Monnaie unique : la Guinée tergiverse face à l’eco de la CEDEAO

Réunis à Lungi, en Sierra Leone, les chefs d’État de la CEDEAO avaient réaffirmé leur engagement à lancer l’eco en 2027, en misant sur les pays remplissant les critères de convergence. Les autorités guinéennes préfèrent, elles, attendre avant d’adopter la monnaie unique régionale, s’interrogeant sur le régime de change et le fonctionnement de l’eco, et réclamant des assurances avant de s’engager plus avant.

Cette prudence n’a pourtant pas empêché la Guinée d’obtenir, lors du sommet de la CEDEAO tenu le 19 juillet à Freetown, son intégration à la Task Force présidentielle chargée de conduire les travaux politiques sur la mise en œuvre de l’eco. « La Guinée est partie prenante dans la réflexion pour la mise en place de cette monnaie. Le président de la République a été approché pour intégrer ce groupe de chefs d’État qui va travailler sur sa mise en œuvre. Ensuite, nous verrons, en fonction des paramètres de notre pays, quelle décision sera prise », a précisé le porte-parole du gouvernement guinéen, Ousmane Gaoual Diallo.

Lors du Conseil des ministres du 30 juillet, le président de la transition, Mamadi Doumbouya, a lui-même réaffirmé son attachement au franc guinéen, en circulation depuis plus de 65 ans, comme instrument stratégique de sa politique économique.
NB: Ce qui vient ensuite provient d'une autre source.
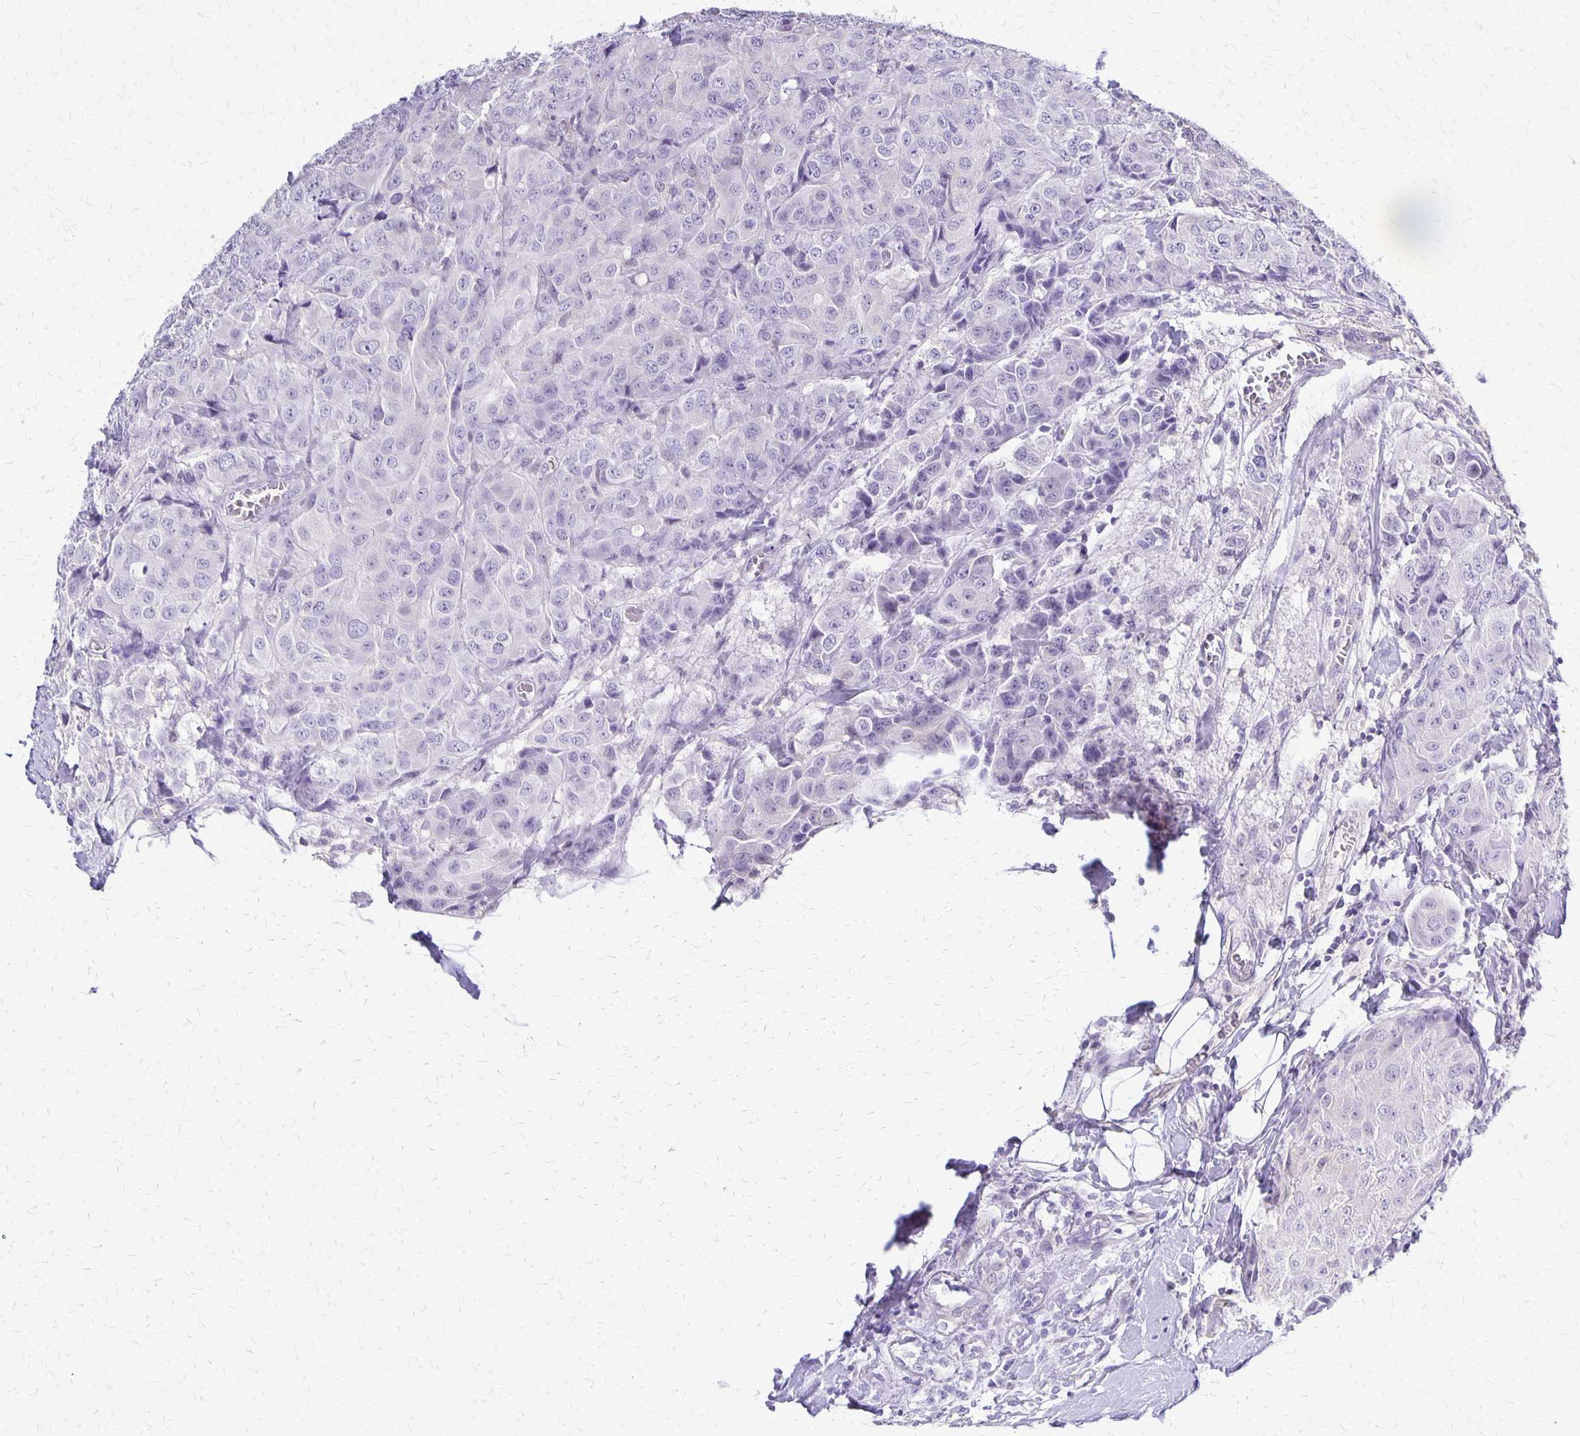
{"staining": {"intensity": "negative", "quantity": "none", "location": "none"}, "tissue": "breast cancer", "cell_type": "Tumor cells", "image_type": "cancer", "snomed": [{"axis": "morphology", "description": "Duct carcinoma"}, {"axis": "topography", "description": "Breast"}], "caption": "Tumor cells show no significant protein staining in breast infiltrating ductal carcinoma. Nuclei are stained in blue.", "gene": "SI", "patient": {"sex": "female", "age": 43}}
Des experts évoquent aussi un argument économique : les échanges entre la Guinée et ses voisins ouest-africains ne représentent que 16 %, contre 80 % avec l’Asie, principalement la Chine.
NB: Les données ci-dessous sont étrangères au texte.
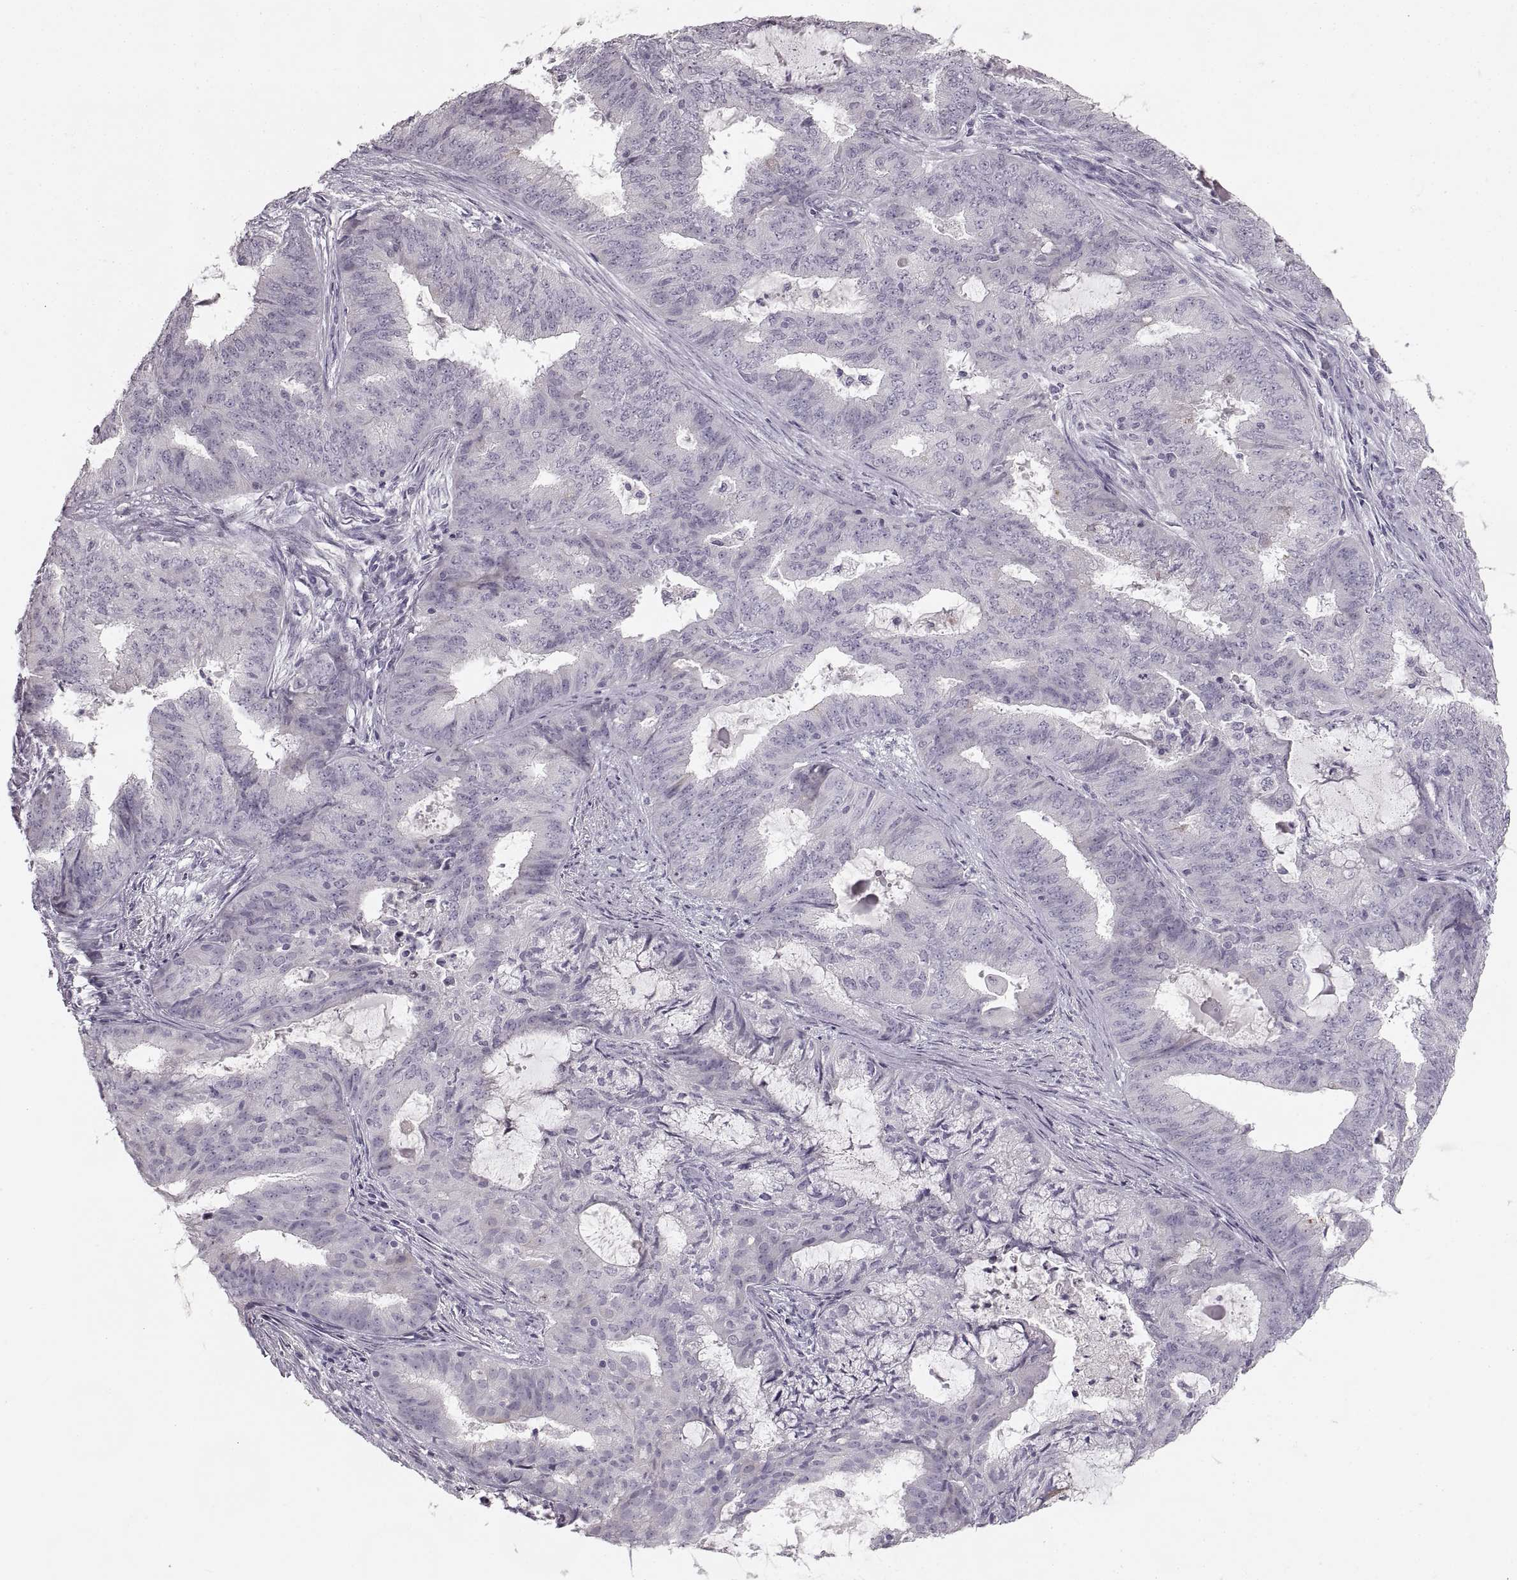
{"staining": {"intensity": "negative", "quantity": "none", "location": "none"}, "tissue": "endometrial cancer", "cell_type": "Tumor cells", "image_type": "cancer", "snomed": [{"axis": "morphology", "description": "Adenocarcinoma, NOS"}, {"axis": "topography", "description": "Endometrium"}], "caption": "Immunohistochemistry histopathology image of neoplastic tissue: endometrial cancer (adenocarcinoma) stained with DAB (3,3'-diaminobenzidine) shows no significant protein positivity in tumor cells.", "gene": "CNTN1", "patient": {"sex": "female", "age": 62}}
Le Sénégal, de son côté, avance dans une direction différente, le Premier ministre Ousmane Sonko ayant déjà appelé à la ratification de la réforme de la BCEAO préparant la transition vers l’eco pour les pays de l’UEMOA. Des réunions de la CEDEAO, programmées avant décembre, date du prochain sommet, apporteront peut-être des réponses aux appréhensions de Conakry, afin d’éviter un faux départ à l’eco.